* Exercise passage
----

Why can't i have a job where people just pay me the money and fuck off. So I'm not accountable, don't have to do anything and get paid handsomely. Those are few and far between and mostly taken by the Match of the Day team. Looks like I'll have to chug on with my graft then

Speaking of work, I had another superb email today. I'll share it with you;


Hi Nick,


Just to confirm the second delivery of letterhead will take place tomorrow.  The courier will ask for you.


We’ll stay closely in touch with the courier to ensure all goes to plan.


Kind regards,


Jackie

Kill me now. See I'm not making this shit up. It really happens. I'll keep you posted on Twitter tomorrow to see if it turns up. We'll keep closely in touch to see it arrives. Don't people understand the importance of fucking stationary. Jackie does. She knows the score. I'll keep you informed tomorrow.

Oh yes, i keep forgetting Are you following me on Twitter? @comedychops - If not click here and get on it. https://twitter.com/#!/ - you can keep up to date with all the latest letterhead gossip. (Gun to head)



On another, somewhat more serious subject i got chatting last night to someone who had been going through a really bad emotional time over past few months. They were in a bad way. Didn't really know which way to turn. Couldn't really talk to anyone and certainly couldn't relate to anyone 'normal'. They were fucked in the head. Low self esteem, fear, low motivation, depression, feelings of worthlessness, isolation, stuck in a painful place. Oh my god i know that place so well.

I was able to talk to them 'on a level'. Bit worrying that someone who is by their own admission 'fucked up', so related to me and felt 'on a level'. Er, i think that makes me sick too! I actually know that though, and warmly embrace it. As they say, enjoy your insanity.

It was sad to hear, but also quite positive in helping someone to understand they are not alone, that many people feel this way, it is not 'alien' or 'weird' and it's OK to be like that. Some people are born with physical deformities, some people born beautiful, some are born with unshakable self confidence. some are morons, and some people are born with chronic self esteem and dodgy head syndrome (non medical term). I certainly fall into that category.

I suppose I've been so lucky over past 11 years, in that i can go to AA meetings and share my sick head, to try and shift it, connect with other lunatics and get on with life. Before i used to bury it with alcohol or in some cases drugs. Now it's AA and other nonspiritual things.

----

(Records from a dataset)
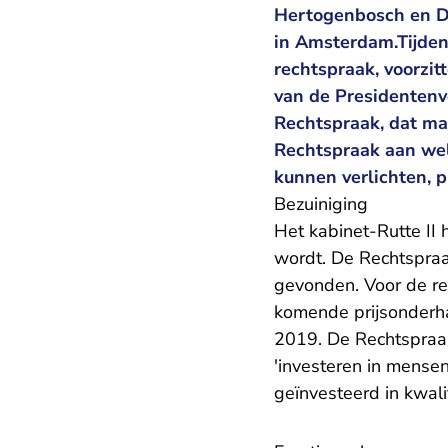
Hertogenbosch en De
in Amsterdam.Tijden
rechtspraak, voorzit
van de Presidentenve
Rechtspraak, dat ma
Rechtspraak aan wel
kunnen verlichten, p
Bezuiniging
Het kabinet-Rutte II
wordt. De Rechtspraak
gevonden. Voor de re
komende prijsonderha
2019. De Rechtspraak
'investeren in mensen
geïnvesteerd in kwalit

----

* Required tasks
A: Please answer these questions about the blog post:
(i) Whose name is signed at the end of the email about the letterhead delivery?
(ii) What Twitter handle does the writer give?
(iii) For how many years has the writer been able to go to AA meetings?
B: Go on with the blog post from its final sentence, in the same voice.
These items come from a different source than the blog post.

* Your responses
A:
(i) Jackie
(ii) @comedychops
(iii) 11 years

B:
It's the ones who suffer in silence, alone without being able to talk it through i feel for. Yes, counselling etc is valid and good, but ultimately how can someone help you if they've never experienced what you do? Do you pay someone for the rest of your life to talk through 'issues'.

And what of the self reliance ones? They are truly heroic, but it's painful carrying around stuff in your own head all the time, battling it saying 'i will beat you'. Sometimes it's just good to let go and share with someone similar who won't judge, criticise, offer advice. They will just laugh and go 'ha, i know it's a fucking nightmare isn't it'.

It's good to lighten the load, laugh at it. Accept it and try to live with it. Sometimes its hard and gloomy and other times it's OK, but from last night's conversation it was great to see someone lighten and see that relief that they connect with a fellow lunatic and feel not so alone and like a weirdo. i used to feel that so much, even in groups of friends. The loneliest place to be when surrounded by people yet you feel alone. #mentalillness

So, if you're reading this and struggling, share it. Write it down, find someone who has a similar problem, don't keep it in. What have you got to lose? I share everything, probably too much, but I'd rather be like that than suppressed and living a lie. How many people have those massive smiles on their faces, all for show and when asked how they are, rather too enthusiastically reply 'i'm fine'. Their lips saying one thing, their face saying 'i'm about to fall apart or do a spree killing. Help'

As someone once said to me, what does Fine actually mean?

F ucked Up
I nsecure
N ervous
E motional

Let it all out people, we're all in this together

Love n stuff to all

xx













1 comment:

  1. Hi Nick, what's the letterhead for? Hope it all arrives tomorrow nicely printed and all.